Fifty-two percent of surveyed Maine adults supported increasing all Mainers’ monthly electricity bills to invest in renewable energy options and/or energy efficiency programs to reduce carbon emissions.
That’s according to a University of Maine study that also found 37 percent of the nearly 400 respondents viewed energy efficiency and renewable energy investments as complementary. They divided the money evenly — giving half to renewable energy investment and half to energy efficiency programs.
UMaine economist Caroline Noblet and colleagues conducted the study in 2013, the same year fossil fuels (81 percent) and nuclear energy accounted for more than 90 percent of energy use in the United States.
“Energy choice studies generally only gauge support (or not) for a policy, rarely do they take the next step — as we have done here — to look at how people would allocate these investment dollars,” Noblet says.
“Understanding how Maine people evaluate, and make tradeoffs between, energy policy options is important when we consider investments in our energy portfolio.”
The survey included four renewable energy options — hydroelectric energy, land-based wind, deepwater offshore wind and tidal energy; each survey participant evaluated one of these choices against energy efficiency.
The average dollar amount households were willing to pay for these programs was $6.76 a month, or more than $80 per year, per Maine household. When respondents had to choose how much funding to give to each option — renewable energy investments or to an energy efficiency program — participants allocated 56 percent of funds to energy efficiency and 44 percent of funds to renewable energy, on average.

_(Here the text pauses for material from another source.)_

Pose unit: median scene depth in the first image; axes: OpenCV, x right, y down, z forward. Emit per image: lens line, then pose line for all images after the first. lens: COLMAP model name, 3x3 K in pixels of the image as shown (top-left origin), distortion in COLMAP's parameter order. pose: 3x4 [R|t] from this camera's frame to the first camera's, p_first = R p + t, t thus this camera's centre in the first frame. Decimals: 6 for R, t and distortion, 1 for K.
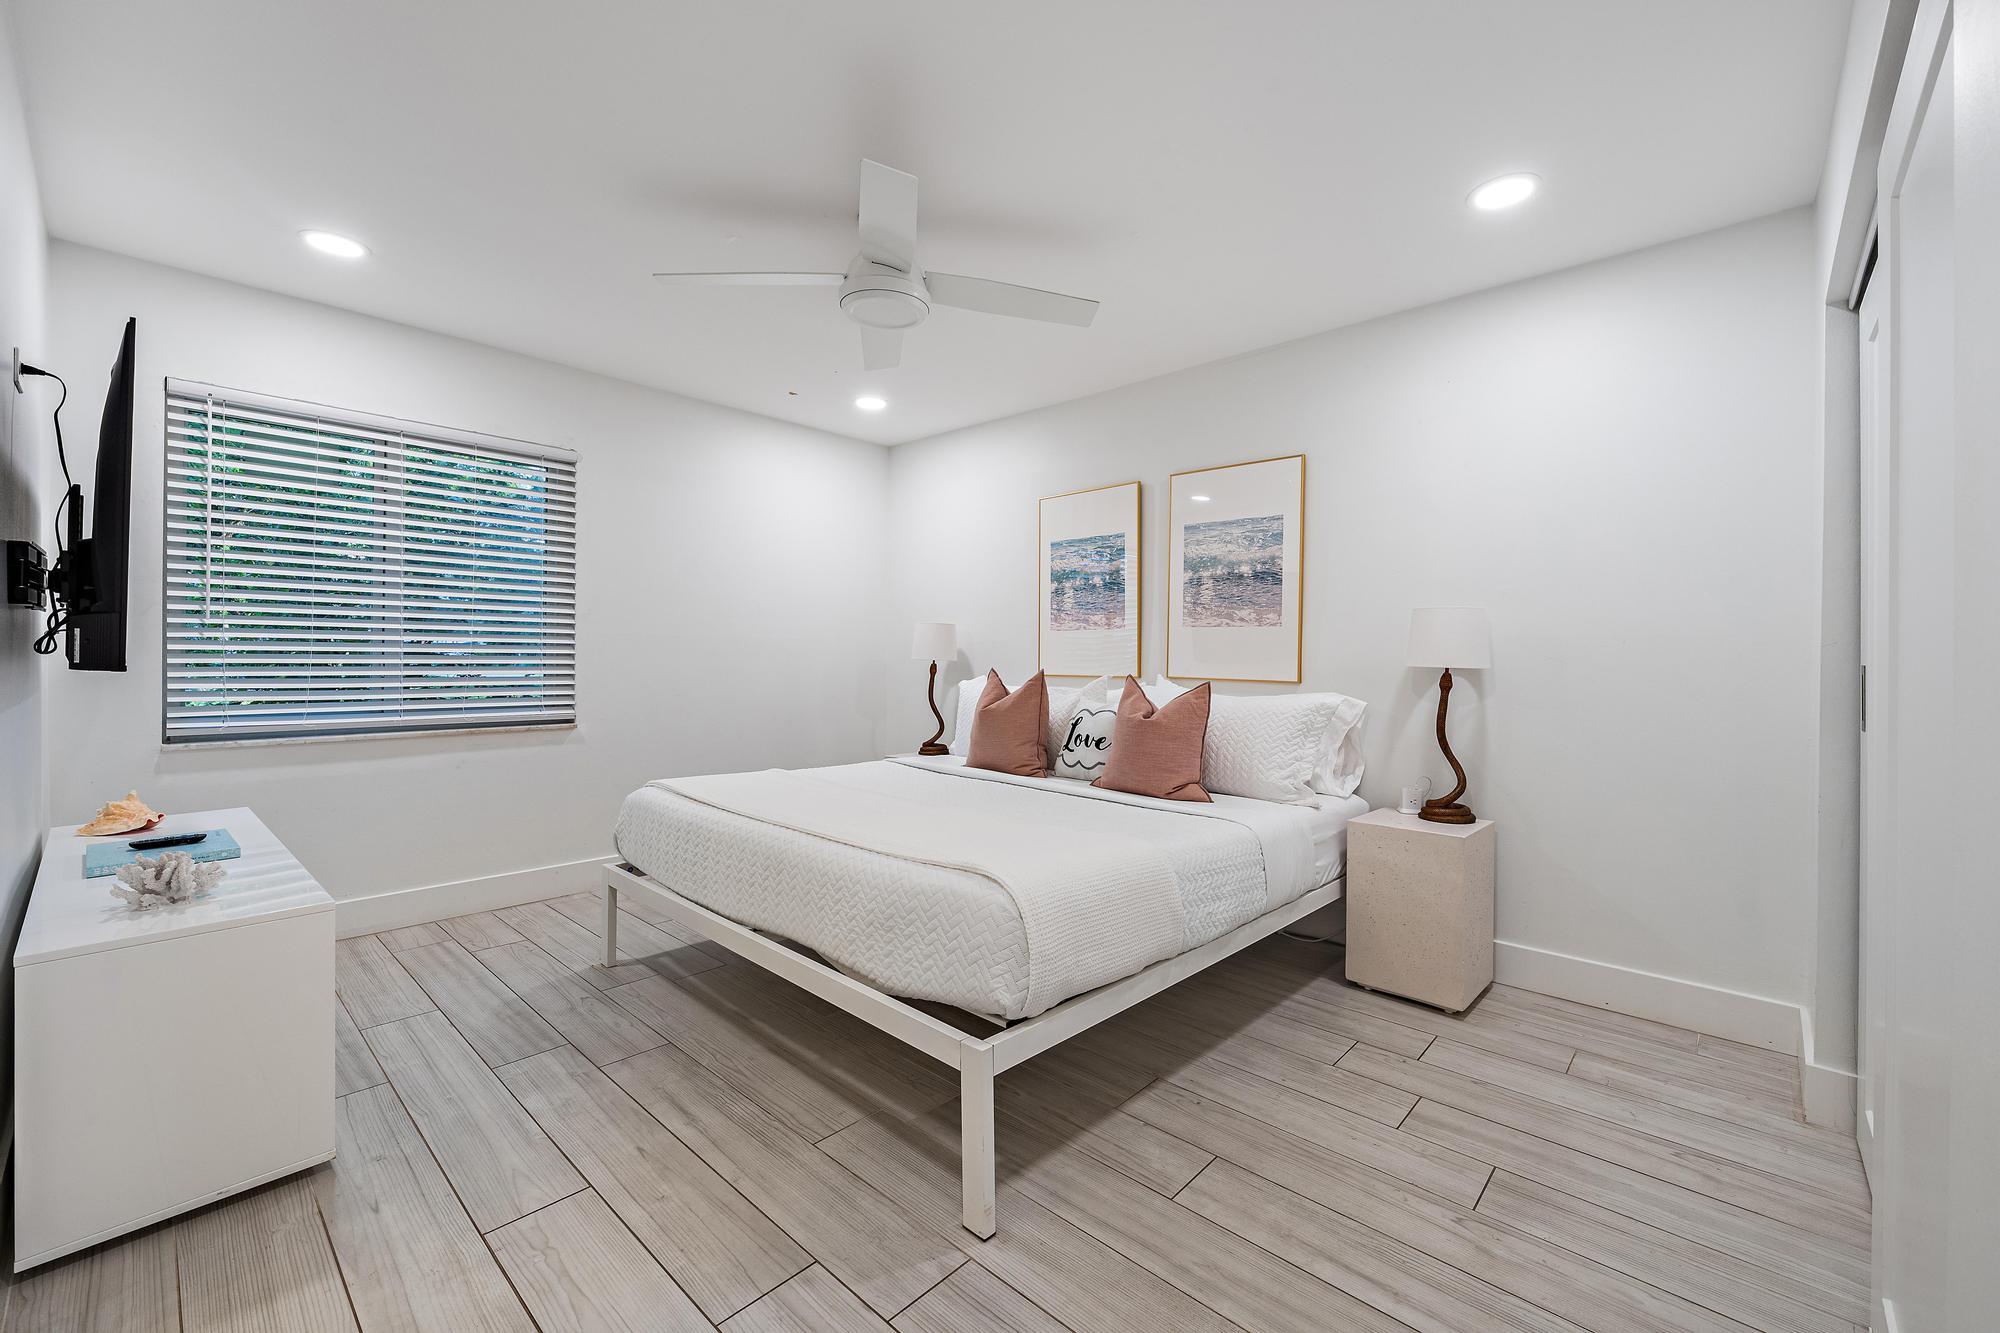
lens RADIAL K [[824.4, 0, 992.2], [0, 824.4, 655.5], [0, 0, 1]] dist [-0.000386, -0.000095]
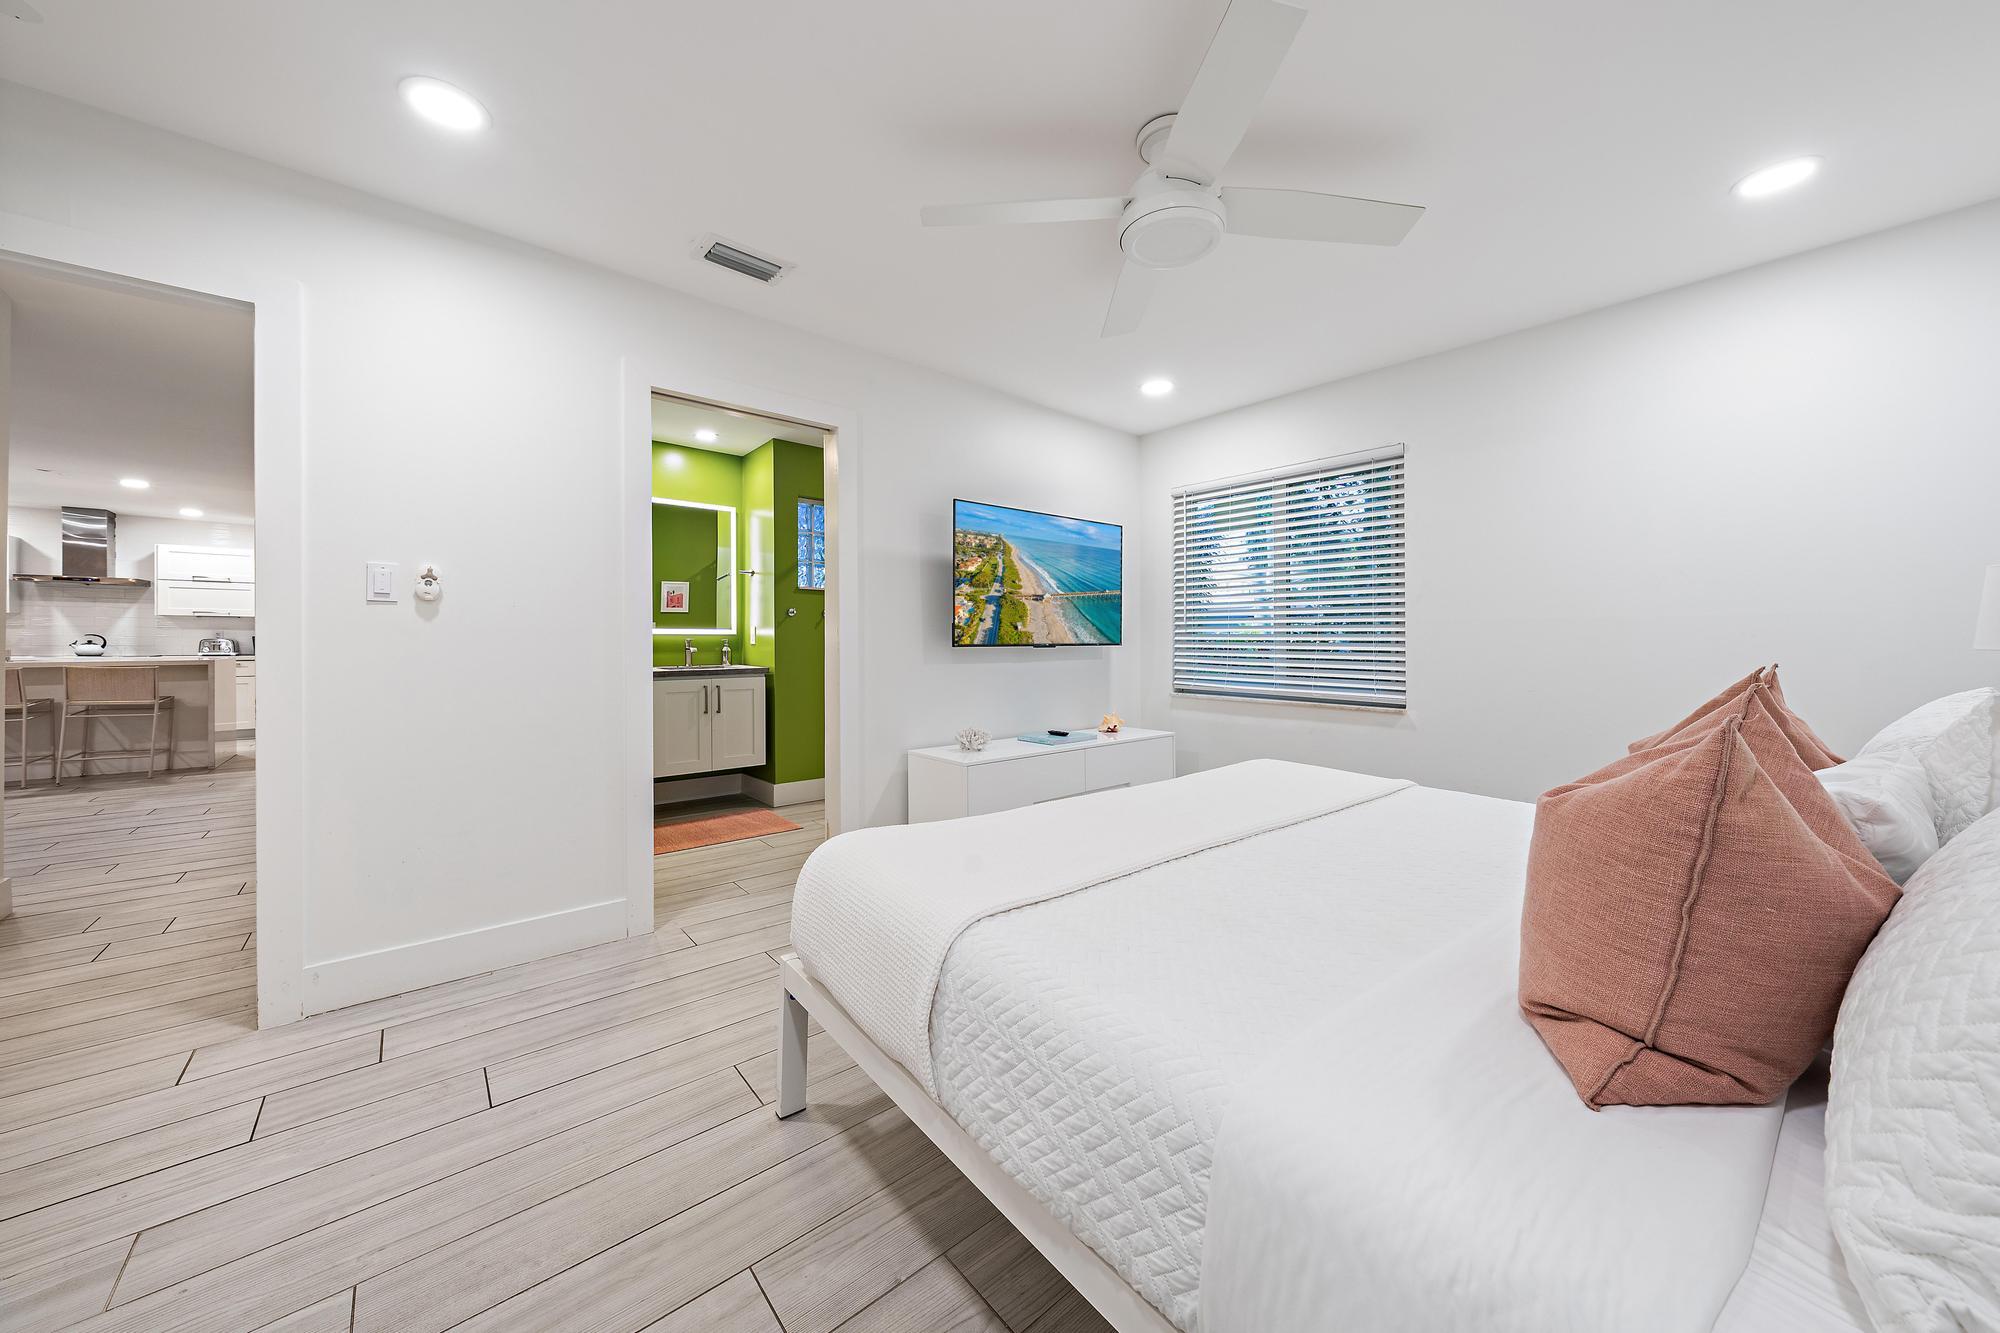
lens RADIAL K [[696.4, 0, 1010.8], [0, 696.4, 638.4], [0, 0, 1]] dist [0.002406, 0.000198]
pose [[-0.113626, -0.008810, -0.993485, 0.847462], [-0.001936, 0.999961, -0.008646, 0.005351], [0.993522, 0.000941, -0.113639, 1.247964]]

In addition, 76 percent of respondents indicated they would distribute 50 percent or more of funds monthly to energy efficiency; 13 percent said they would allot all of the money to energy efficiency.
The authors said it is important for energy portfolios to include options attractive to multiple audiences.
Noblet conducted the study with Mark Anderson, senior instructor in resource economics and policy and Fellow in the George J. Mitchell Center for Sustainability Solutions; Mario Teisl, director of the School of Economics; Shannon McCoy, UMaine psychologist; and Ed Cervone, executive director at Educate Maine.
A total of 397 randomly selected Mainers 18 years old and older took part in the survey — 63 percent were male, 57 was the mean age, $71,153 was the median annual household income and $100 was the average monthly electric bill.
The researchers noted the surveyed sample was older, had a higher percentage of males and a higher income than Maine’s 2012 census percentages.
The study was conducted as part of Maine Sustainability Solutions Initiative, a program of the Mitchell Center for Sustainability Solutions, supported by a grant from the National Science Foundation to Maine EPSCoR at the University of Maine.